──────── Excerpt provided

Apache Hadoop. Apache Hadoop is an open source framework that is used to store very large datasets. Hadoop’s clustering technology allows it to process and analyze extremely large data sets in parallel. A main aspect of Hadoop is the “Hadoop Distributed File System (HDFS)” which is a distributed file system that runs on standard hardware. MapReduce is a core component of Hadoop and allows to convert input data to an aggregated output. Resources are managed with (YARN) – Another Resource Negotiator. YARN allows to schedule tasks and to monitor cluster usage. In general Hadoop, is an highly available, distributed file system for storing very large amounts of data (millions of files) in a cluster of nodes. Name Node handles requests and metadata and stores location of data on Data Nodes. Data is broken into blocks and blocks are redundantly stored on Data Nodes. Block size and number of replicas can be configured. 

Data Lakehouse

The data lakehouse is an emerging data management architecture that tries to combine the advantages of data lakes like open, flexible and low-cost storage with the advantages of data warehouses like performance and transactional support while at the same time trying to avoid the disadvantages of data lakes and data warehouses. This enables all data (structured, semi-structured and unstructured) to reside in commodity storage to enable machine learning, business intelligence and artificial intelligence in one solution without vendor lock-in. Data lakehouses get the data warehousing functionality like transaction support, time travel queries, etc. by using a translation layer which is mapping files (local or on object storage) to tables There are three main such translation layers:

  • Delta Lake was incubated and is mostly used by Databricks
  • Iceberg was originally incubated by Netflix and is now used by several systems
  • Hudi was incubated by Uber and is mostly for Hadoop systems

Data Access

Data access can be provided in several ways. Traditionally, each data repository had provided its own interface for data access. SQL or some variety of it is the standard query language for relational and many non relational systems. NoSQL systems have also APIs and languages (e.g., Gremlin for graph databases) optimized for the specific kind of repository. Some data repositories have their proprietory drivers which have to be installed at the application side. Many systems especially ones which support SQL have JDBC and ODBC drivers. Recently, most data repositories started to support REST interfaces. The main advantage of a REST interface is that most current programming environments already support REST and no data repository specific driver have to be installed on clients. Therefore, REST is also a popular choice for implementing data services.

Data Virtualization

A special kind of data access is data virtualization. It provides a uniform access to many diverse data repositories without the requirement to copy the data first to a central repository. Data virtualization allows to combine parts from different data respositories in several ways. It can join the data or concatenate the data into a single table. Often data virtualization contains mechnisms like caching for improving performance.

Data Classes

There are several types of data stored in data repositories.  

Reference Data

Reference data provide lists of code values (reference data values) for a specific domain. Examples are country codes or currency symbols. These codes are typically sets of allowed values that are associated with data fields. Besides the codes,reference data may hold a description or structure information (parent / child references) example: Country-Code = “DE”, Country-Name = ”Germany”, Parent = ”EU”. Typical usage scenarios for reference data are data quality checks or servingas the source for a dimension table.

The business description of the referenced domain is usually stored in a glossary (see business metadata).

────────────────

> _What you will do_
Copy the passage of the data management text starting at "There are several" and ending at "a glossary (see business metadata).", renaming "glossary" to "data dictionary" wherever it occurs.

──────── Provided data

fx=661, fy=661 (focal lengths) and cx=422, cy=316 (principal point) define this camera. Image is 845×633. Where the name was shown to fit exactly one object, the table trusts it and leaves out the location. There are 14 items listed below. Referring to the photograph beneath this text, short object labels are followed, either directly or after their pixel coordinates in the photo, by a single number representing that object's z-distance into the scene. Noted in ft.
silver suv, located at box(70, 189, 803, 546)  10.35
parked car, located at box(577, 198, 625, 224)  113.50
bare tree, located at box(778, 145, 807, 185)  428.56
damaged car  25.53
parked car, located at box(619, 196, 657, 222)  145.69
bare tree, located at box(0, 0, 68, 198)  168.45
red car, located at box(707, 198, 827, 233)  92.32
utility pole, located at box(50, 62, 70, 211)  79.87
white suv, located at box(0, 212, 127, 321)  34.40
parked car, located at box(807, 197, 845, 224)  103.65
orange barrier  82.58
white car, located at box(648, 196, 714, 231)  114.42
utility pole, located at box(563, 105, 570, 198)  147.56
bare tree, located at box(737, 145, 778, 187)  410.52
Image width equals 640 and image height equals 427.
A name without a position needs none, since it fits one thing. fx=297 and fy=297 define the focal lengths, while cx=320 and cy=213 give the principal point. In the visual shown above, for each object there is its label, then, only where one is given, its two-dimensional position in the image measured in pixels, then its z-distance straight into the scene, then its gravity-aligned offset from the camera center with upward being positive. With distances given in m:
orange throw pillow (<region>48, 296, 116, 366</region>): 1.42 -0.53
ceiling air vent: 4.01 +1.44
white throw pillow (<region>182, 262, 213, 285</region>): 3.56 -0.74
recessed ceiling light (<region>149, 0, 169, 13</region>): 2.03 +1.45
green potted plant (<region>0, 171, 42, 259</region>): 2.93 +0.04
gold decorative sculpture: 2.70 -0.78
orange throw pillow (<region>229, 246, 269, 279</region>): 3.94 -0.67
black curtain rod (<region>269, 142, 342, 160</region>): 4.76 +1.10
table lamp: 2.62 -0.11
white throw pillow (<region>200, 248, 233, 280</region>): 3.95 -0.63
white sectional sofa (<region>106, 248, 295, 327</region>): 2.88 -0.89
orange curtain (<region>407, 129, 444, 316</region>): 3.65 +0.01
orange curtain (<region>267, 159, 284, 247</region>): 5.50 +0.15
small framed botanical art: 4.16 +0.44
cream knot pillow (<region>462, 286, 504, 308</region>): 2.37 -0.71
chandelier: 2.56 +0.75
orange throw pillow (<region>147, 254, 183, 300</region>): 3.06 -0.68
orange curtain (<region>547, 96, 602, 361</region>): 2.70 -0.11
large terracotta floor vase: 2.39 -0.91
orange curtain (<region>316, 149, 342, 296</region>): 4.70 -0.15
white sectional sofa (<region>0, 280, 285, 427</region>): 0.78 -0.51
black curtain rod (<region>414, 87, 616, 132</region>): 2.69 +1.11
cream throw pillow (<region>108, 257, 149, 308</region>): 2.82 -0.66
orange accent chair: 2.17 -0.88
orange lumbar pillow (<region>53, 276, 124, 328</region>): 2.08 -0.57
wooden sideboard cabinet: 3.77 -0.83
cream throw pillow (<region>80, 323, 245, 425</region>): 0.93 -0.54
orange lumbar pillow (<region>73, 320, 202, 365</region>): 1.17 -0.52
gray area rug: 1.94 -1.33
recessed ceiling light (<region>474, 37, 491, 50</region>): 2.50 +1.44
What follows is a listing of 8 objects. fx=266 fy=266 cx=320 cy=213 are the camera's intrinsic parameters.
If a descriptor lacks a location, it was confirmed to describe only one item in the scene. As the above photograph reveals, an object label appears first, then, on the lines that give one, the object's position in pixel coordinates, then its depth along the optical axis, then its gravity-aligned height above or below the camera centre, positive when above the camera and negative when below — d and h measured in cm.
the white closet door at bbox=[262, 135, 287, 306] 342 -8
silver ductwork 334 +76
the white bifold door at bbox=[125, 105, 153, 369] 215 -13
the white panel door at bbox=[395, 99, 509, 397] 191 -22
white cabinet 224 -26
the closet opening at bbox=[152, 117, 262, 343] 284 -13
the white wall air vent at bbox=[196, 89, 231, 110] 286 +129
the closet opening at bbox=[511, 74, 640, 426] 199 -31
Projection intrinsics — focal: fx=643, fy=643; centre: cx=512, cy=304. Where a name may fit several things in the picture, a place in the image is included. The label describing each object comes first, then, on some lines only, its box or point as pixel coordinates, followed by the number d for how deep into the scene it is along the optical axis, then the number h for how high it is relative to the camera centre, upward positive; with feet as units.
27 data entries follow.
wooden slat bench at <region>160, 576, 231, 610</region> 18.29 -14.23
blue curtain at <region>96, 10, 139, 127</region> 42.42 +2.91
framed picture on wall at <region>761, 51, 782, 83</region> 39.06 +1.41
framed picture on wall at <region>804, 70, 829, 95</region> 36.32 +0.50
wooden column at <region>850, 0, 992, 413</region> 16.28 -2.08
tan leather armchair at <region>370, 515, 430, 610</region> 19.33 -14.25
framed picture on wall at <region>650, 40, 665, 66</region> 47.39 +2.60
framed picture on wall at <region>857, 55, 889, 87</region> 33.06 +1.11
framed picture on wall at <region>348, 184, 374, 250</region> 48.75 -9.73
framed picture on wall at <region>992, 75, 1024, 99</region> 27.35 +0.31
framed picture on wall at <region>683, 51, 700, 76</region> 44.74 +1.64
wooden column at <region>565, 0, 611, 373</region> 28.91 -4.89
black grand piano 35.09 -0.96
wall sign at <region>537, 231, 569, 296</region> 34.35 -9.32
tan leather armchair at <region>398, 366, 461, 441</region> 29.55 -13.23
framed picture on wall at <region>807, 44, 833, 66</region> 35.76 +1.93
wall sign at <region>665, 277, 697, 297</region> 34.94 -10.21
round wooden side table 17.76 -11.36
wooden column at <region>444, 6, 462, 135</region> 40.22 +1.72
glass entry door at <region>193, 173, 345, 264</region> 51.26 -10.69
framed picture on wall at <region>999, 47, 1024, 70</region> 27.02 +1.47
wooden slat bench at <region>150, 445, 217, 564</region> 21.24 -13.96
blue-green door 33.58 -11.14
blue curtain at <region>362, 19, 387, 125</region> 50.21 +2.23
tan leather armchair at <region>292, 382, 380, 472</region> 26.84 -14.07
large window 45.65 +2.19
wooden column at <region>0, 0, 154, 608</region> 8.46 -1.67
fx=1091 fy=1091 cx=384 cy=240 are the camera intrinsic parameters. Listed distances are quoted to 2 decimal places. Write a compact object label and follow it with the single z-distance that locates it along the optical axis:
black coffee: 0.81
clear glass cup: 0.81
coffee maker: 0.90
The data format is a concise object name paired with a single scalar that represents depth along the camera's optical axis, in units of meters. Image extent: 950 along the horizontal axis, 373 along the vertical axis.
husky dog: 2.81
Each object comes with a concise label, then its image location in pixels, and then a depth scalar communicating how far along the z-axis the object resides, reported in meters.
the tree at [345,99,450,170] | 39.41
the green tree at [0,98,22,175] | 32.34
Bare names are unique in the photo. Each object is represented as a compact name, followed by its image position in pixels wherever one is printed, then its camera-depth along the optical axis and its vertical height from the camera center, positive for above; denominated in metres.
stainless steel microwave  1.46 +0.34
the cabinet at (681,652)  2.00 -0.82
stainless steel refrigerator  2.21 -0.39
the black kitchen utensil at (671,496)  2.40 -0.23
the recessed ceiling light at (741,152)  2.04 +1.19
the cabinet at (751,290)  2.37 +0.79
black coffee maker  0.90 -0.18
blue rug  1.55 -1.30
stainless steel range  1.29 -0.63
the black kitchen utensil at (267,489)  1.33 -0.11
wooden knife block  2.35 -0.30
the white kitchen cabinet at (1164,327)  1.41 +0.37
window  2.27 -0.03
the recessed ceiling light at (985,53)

────────────────

> _Problem solution_
There are several types of data stored in data repositories.  

Reference Data

Reference data provide lists of code values (reference data values) for a specific domain. Examples are country codes or currency symbols. These codes are typically sets of allowed values that are associated with data fields. Besides the codes,reference data may hold a description or structure information (parent / child references) example: Country-Code = “DE”, Country-Name = ”Germany”, Parent = ”EU”. Typical usage scenarios for reference data are data quality checks or servingas the source for a dimension table.

The business description of the referenced domain is usually stored in a data dictionary (see business metadata).